When I look up at the date of my last entry I cannot believe those many months have gone by. Nay, not only months, but entire seasons.
Summer of 2012 had me completing my portfolio and thesis––defending the relevance and use of landscape in fiction. Tip #1, for any undergrads or MA students reading this–– start practicing the art of footnotes now. The bindery in Lancaster did not accept email word docs. Ever try to find A4 paper in your local, non-UK stationary shop? While most Canadian and US universities use the standard 8 ½ x 11, The International Standards Organization of professional presentation is 8.27 x 11.69. Of course, I knew this from being on campus the year before. Needless to say, I could have saved myself a lot of aggro by ordering the paper months in advance.
Paper received, thesis printed, mailed (80$ to the UK), well in advance of due date. Tip #2––work ahead of schedule whenever you can.
I am proud to say that I have earned my MA in creative writing. Finishing was bittersweet, and to extend writerly classmate relationships, we’ve started our own Facebook page. Alex O’Toole is also creating a site where we can continue to critique our work, offer tips on writing competitions etc., and generally inspire and prod each other. After all, as the man said, ‘the hardest thing about writing, is to keep doing it.’
Dissertation safely in the hands of the lovely Elizabethan-era printing press, I set out on holiday. First stop, visiting farming friends in Saskatchewan and walking the land. On an old homestead I visit now and then, there are seven sloughs where once there had been only two, and I wondered about the topsoil that had washed away despite eco-friendly farming practices. My thoughts on farming will appear in a longer piece down the road.
It rained while we were there, and after taking some photographs of houses falling back into the earth, we pushed back the seats of the rental car and let the wind through the grass and green wheat lull us to sleep.

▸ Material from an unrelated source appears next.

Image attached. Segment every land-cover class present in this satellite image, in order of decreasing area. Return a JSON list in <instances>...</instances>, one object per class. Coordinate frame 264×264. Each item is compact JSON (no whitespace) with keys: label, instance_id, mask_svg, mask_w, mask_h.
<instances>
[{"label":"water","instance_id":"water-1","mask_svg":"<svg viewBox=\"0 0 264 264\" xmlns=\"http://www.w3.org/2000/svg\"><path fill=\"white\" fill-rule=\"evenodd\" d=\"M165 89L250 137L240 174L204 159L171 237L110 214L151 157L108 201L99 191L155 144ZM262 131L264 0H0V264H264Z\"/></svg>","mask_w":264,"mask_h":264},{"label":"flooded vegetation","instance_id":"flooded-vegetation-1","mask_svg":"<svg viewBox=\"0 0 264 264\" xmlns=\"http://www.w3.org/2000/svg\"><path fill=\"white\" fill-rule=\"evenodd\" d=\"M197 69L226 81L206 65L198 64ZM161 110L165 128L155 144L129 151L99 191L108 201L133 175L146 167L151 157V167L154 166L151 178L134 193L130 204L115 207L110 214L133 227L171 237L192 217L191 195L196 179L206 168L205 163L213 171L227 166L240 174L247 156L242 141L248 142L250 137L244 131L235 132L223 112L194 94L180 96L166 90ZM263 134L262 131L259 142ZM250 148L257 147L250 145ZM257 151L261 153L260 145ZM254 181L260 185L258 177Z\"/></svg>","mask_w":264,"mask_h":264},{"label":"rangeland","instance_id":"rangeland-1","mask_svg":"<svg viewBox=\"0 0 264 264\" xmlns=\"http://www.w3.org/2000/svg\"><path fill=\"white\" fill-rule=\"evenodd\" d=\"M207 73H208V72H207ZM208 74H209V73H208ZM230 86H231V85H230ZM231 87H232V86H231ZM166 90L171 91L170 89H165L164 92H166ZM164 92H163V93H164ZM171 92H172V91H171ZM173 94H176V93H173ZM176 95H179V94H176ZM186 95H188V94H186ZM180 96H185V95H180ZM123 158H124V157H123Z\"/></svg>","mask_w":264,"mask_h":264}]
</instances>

Next up was a trip to Boston and Concord Massachusetts. Concord was the home of Louisa May Alcott (Little Women), Ralph Waldo Emerson, and is of course the home of Henry David Thoreau’s Walden Pond. I signed the guestbook in his cabin, dipped my feet in the waters of his pond, and also visited the house where transcendentalism began.
Thoreau lived and wrote in a 10 x 12 cabin, often hosting as many people who could stand and spill out of its space. In the humidity that dragged on that afternoon, I could understand a need to escape to the woods.
The grave sites, as you can see, are places where pencils, coins, and notes of thanks are deposited.
The autumnal Vancouver Writers’ Festival never disappoints, and the highlights were hearing–– as The Guardian put it–– the ‘mesmerizing,’ Junot Díaz, my constant bench mark Alistair MacLeod, and the inspiring Kate Mosse. In the 30 seconds you are allotted at a signing, I nervously asked Mr. Díaz if he was taking PhD students, and blubbered something to Mr. MacLeod. Student writers are such devoted fans.
Kate Mosse related the events of an historical evening from which the Orange Prize sprang, and shortly after that presentation, it was announced that Canada would be initiating a women’s prize for writing. I have read all of the pros and cons, so please do not reply with your thoughts on the prize. Suffice to say, I was not the only one surprised by the meticulously gathered stats on who gets read, reviewed, and wins prizes in this country.
In December, I watched my grad via livestream, and by all accounts did not miss anything for not attending in person.
I have finished up a freelance assignment, worked on two short pieces I hope to submit soon, and sadly managed only a few walks in my mountain forest. Within a few weeks, I hope to begin facilitating an adult writing course for those who are looking for a productive and supportive place to explore the writing process.
One of the requirements of the MA was to try and figure out who you are as a writer. I have discovered that I need to stay focused on the big work, and, therefore, have spent almost all of my post-MA time going over the entire manuscript/ novel-in-progress, one leaf at a time.
There is a lot of pressure to publish once you finish a body of work, the urge to just get the thing out there, but I am trying not be rushed. In his Paris Review article, ‘The Art of Criticism No. 4’, John Simon, said, ‘I have to feel satisfied that I have met the challenge of this piece of work, whatever that is.’ These words emphasize my own need to slow down and get it right.
Last, but not least, this has also been a time to catch up on some reading. I highly recommend Díaz’s This Is How You Lose Her and MacLeod’s ‘Remembrance’, Anakana Schofield’s, Malarky (this took her 10 years to complete, and she not only writes beautifully, but also knows how to present her work––we’ve all been to great authors’ inaudible and inanimate readings), Erin Morgenstern’s, The Night Circus, and I am still trying to absorb the disturbingly amazing work of Carlos Ruiz Zafón’s, The Shadow of the Wind.
The man also said ‘all writers have to go it alone eventually,’ and so my last bit of post-grad advice ––
Take your inspiration where you can find it.